GIVEN INSTRUCTION 1: Recast the rows below as a numbered list, covering only the part that opens with the line containing "country: Sri Lanka" and runs through the end of the rows, both ends included. Leave out blank lines.

SOURCE EXTRACT:
=====

To merge this branch:	bzr merge lp:~maddevelopers/mg5amcnlo/smart_zeros
Related bugs:	Link a bug report

Reviewer	Review Type	Date Requested	Status
Hua-Sheng Shao		2016-03-02	Approve on 2016-04-05
Review via email: mp+287741@code.launchpad.net

Description of the change

This branch brings small but significant improvement to the computation of loop polynomial coefficients in MadLoop.

Profiling shows that the overall majority of the computation time of these coefficients comes from the 'update_wl' functions that implement the tensorial product of the 'loop wavefunctions polynomials' with the 'vertex polynomial updaters' provided by aloha.

Basically I identified that within the current framework there is three ways of implementing this tensorial product:

a) Loop over only the wavefunction/updater indices and write explicitly the expanded tensor product (so expand explicitly over the loop wf and updater coefs).
This was the only technique used so far before this branch.

=====

GIVEN INSTRUCTION 2: Repeat the part of the merge proposal above that opens with the words containing "Description of the" and closes with "before this branch.", swapping "aloha" for "the vertex library".

INPUT ROWS:

=====

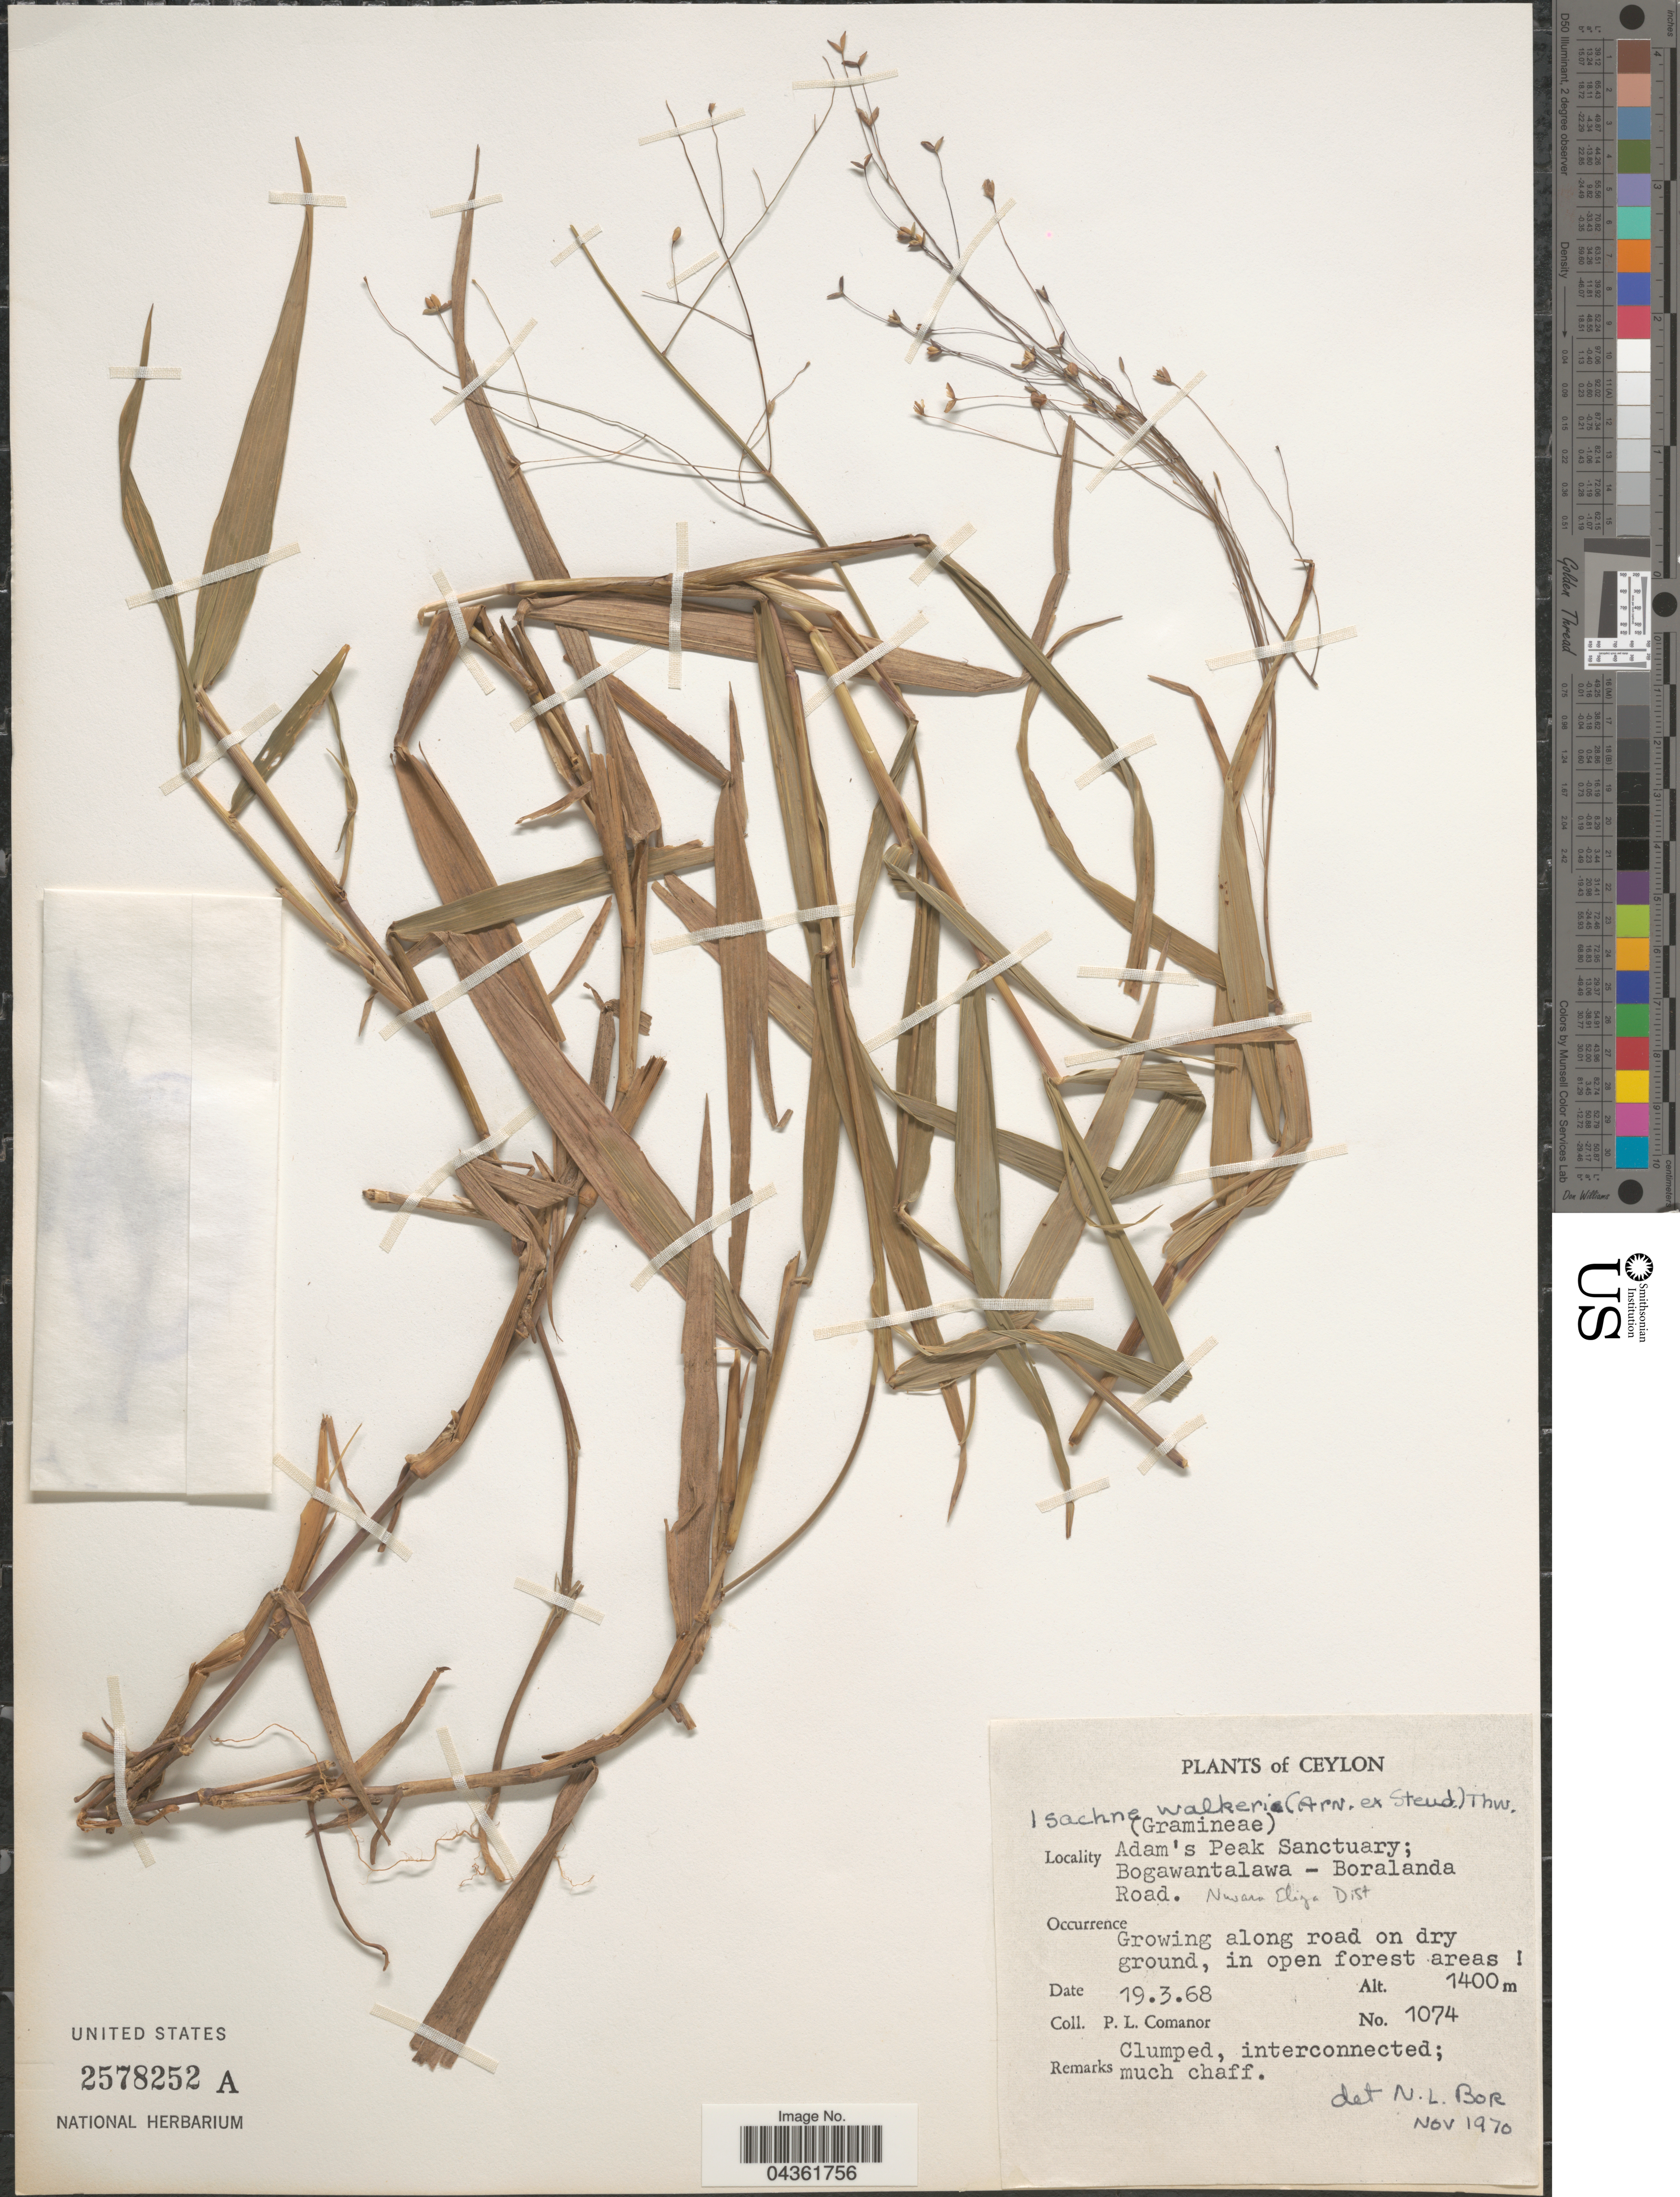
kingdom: Plantae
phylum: Tracheophyta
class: Liliopsida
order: Poales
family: Poaceae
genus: Isachne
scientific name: Isachne walkeri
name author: (Arn. ex Steud.) Wight & Arn. ex Hook. f.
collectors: P. Comanor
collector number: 1074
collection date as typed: Transcribed d/m/y: 19/3/68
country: Sri Lanka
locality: Ceylon. Adam's Peak Sanctuary; Bogawantalawa - Boralanda Road. Nuwara Eliya Dist.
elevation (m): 1400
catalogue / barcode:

=====

WRITTEN RESPONSE 1:
1. country: Sri Lanka
2. locality: Ceylon. Adam's Peak Sanctuary; Bogawantalawa - Boralanda Road. Nuwara Eliya Dist.
3. elevation (m): 1400
4. catalogue / barcode:

WRITTEN RESPONSE 2:
Description of the change

This branch brings small but significant improvement to the computation of loop polynomial coefficients in MadLoop.

Profiling shows that the overall majority of the computation time of these coefficients comes from the 'update_wl' functions that implement the tensorial product of the 'loop wavefunctions polynomials' with the 'vertex polynomial updaters' provided by the vertex library.

Basically I identified that within the current framework there is three ways of implementing this tensorial product:

a) Loop over only the wavefunction/updater indices and write explicitly the expanded tensor product (so expand explicitly over the loop wf and updater coefs).
This was the only technique used so far before this branch.